From Tel Aviv, we flew to Stuttgart, Germany with an overnight stopover in Belgrade, Serbia. Our luggage was checked through to Stuttgart, so we were traveling leanly while in Belgrade!
We landed in Belgrade late in the evening and were picked up from the airport by our hostel. We got more than a transfer – we got a semi-tour of Belgrade. It was fun to see some of the city’s landmarks – like the parliament building – all lit up, especially since we were in town for such a small amount of time.
We wandered around the neighborhood surrounding our hostel, grabbing a drink and a slice of pizza at a random window.
Our hostel recommended a free walking tour, but, having been burned by one of those in Jerusalem, we gave it a pass. Instead, we lingered over breakfast, and then set off to see how much of the city we could cover before our evening flight.
Our first order of business was to get some bandages. My sandals were still crusted with salt from our trip to the Dead Sea, and the now-sharp straps were cutting into my feet. Hilarity (and mild frustration) ensued as we tried to obtain bandages in various pharmacies (as it so often does when medical supplies are needed abroad), but we eventually found them, applied them, and continued on our way.
We perused a market, purchasing a container of delicious raspberries that we munched on for the rest of the day.
We visited the Belgrade Fortress, which was constructed on a ridge overlooking the confluence of the Sava and Danube Rivers. The fortress dates to the sixth century AD.
We wandered the streets and did some people watching.
We stopped for a filling lunch at a restaurant serving traditional Serbian food.
Then we retrieved our backpacks from our hostel and took a crowded bus to the Church of Saint Sava. It is one of the largest Orthodox churches in the world, and is also one of the ten largest church buildings in the world. Intriguingly, construction began on the church in 1935 and it is still not complete.

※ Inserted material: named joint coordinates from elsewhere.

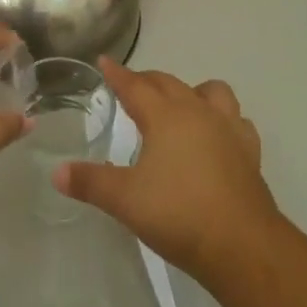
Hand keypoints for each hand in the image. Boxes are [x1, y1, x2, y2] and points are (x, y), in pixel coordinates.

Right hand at [54, 59, 278, 281]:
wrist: (243, 246)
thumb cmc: (179, 214)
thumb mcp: (125, 200)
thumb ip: (90, 182)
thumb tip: (57, 173)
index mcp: (166, 116)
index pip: (135, 86)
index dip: (116, 74)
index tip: (104, 61)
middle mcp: (197, 112)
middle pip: (169, 83)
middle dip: (148, 80)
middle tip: (132, 86)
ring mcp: (228, 130)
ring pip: (211, 92)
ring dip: (192, 91)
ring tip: (180, 106)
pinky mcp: (249, 152)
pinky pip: (237, 121)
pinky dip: (224, 120)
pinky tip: (217, 136)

It was so strange to stand inside the stark, cavernous building.
When we finished with the church, we boarded another bus and headed to the airport to fly to Stuttgart.
In Stuttgart, we stayed with a friend we had made while on our Namibian camping safari. It was so fun to see her, and she was such a fantastic hostess! We stayed up late, chatting and drinking wine, and she generously let us sleep in her comfortable bed. In the morning, she set out an incredible spread of special white sausages with sweet mustard, pretzels, cheese, meats, breads, and cereals, and even offered to cook us eggs! We had such a lovely time with her.1
Unfortunately, we didn’t have much time to see Stuttgart – we arrived after dark and were boarding a train around midday to continue on to Dusseldorf.

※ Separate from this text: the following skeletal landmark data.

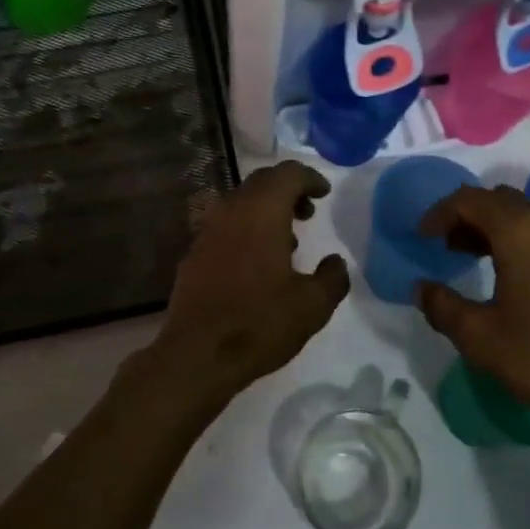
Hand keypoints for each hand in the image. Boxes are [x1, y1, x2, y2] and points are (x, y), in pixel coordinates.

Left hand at [149, 161, 349, 404]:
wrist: (196, 355)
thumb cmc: (259, 323)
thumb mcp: (312, 306)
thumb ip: (331, 278)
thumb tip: (335, 263)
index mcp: (262, 212)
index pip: (287, 174)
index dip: (309, 178)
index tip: (324, 193)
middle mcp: (231, 210)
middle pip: (262, 182)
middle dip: (288, 190)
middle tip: (308, 212)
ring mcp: (207, 230)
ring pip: (241, 203)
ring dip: (266, 210)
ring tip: (287, 240)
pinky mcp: (194, 253)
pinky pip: (225, 225)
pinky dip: (246, 229)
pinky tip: (256, 262)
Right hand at [416, 185, 529, 435]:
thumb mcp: (478, 336)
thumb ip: (442, 305)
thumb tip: (422, 288)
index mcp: (519, 230)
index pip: (469, 200)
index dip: (439, 213)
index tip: (422, 237)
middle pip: (498, 200)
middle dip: (466, 216)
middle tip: (445, 245)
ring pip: (524, 213)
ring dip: (494, 226)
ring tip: (472, 256)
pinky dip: (519, 238)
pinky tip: (511, 274)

In Dusseldorf, we grabbed sandwiches at the train station and set out to enjoy the lovely afternoon.
We then proceeded to spend most of our evening trying out different varieties of altbier, a type of beer that originated in Dusseldorf. We tested them first at a sprawling outdoor operation, and then at a busy indoor bar, before moving to a garden-like bar.
Eventually, we settled at a restaurant recommended to us by a friend who lives in Dusseldorf (who unfortunately happened to be out of town during our stopover) for some schnitzel and more altbier.
The next morning, we got up very early to make our 6:12 a.m. train to Paris!
Where We Stayed:
☆ Diablo Hostel, Belgrade. Four goats. Quirky little hostel in a vibrant part of town. Friendly staff, funny signs. Our room was tiny but tidy.
☆ Leonardo Hotel, Dusseldorf. Three goats. Conveniently located near the train station. Pros included free fruit to take along on our early morning train ride, cons included the television suddenly turning on in the middle of the night.
Where We Ate/Drank:
☆ Mustache Bar, Belgrade. Funky, outdoor/indoor space.
☆ Tezza, Belgrade. Convenient location for breakfast across the street from Diablo Hostel. Bread was delicious.
☆ Zavicaj Restaurant, Belgrade. Filling lunch of beer, salad, bread, and a mixture of appetizers including smoked meats and cheeses.
☆ Fuechschen Alt, Dusseldorf. Fun, vibrant place to eat and drink. Waitstaff is patient with non-German speaking Americans.
1 Confidential to our Stuttgart friend: Thank you so much for hosting us! Come stay with us if you are in America – although we probably won’t be able to match that breakfast!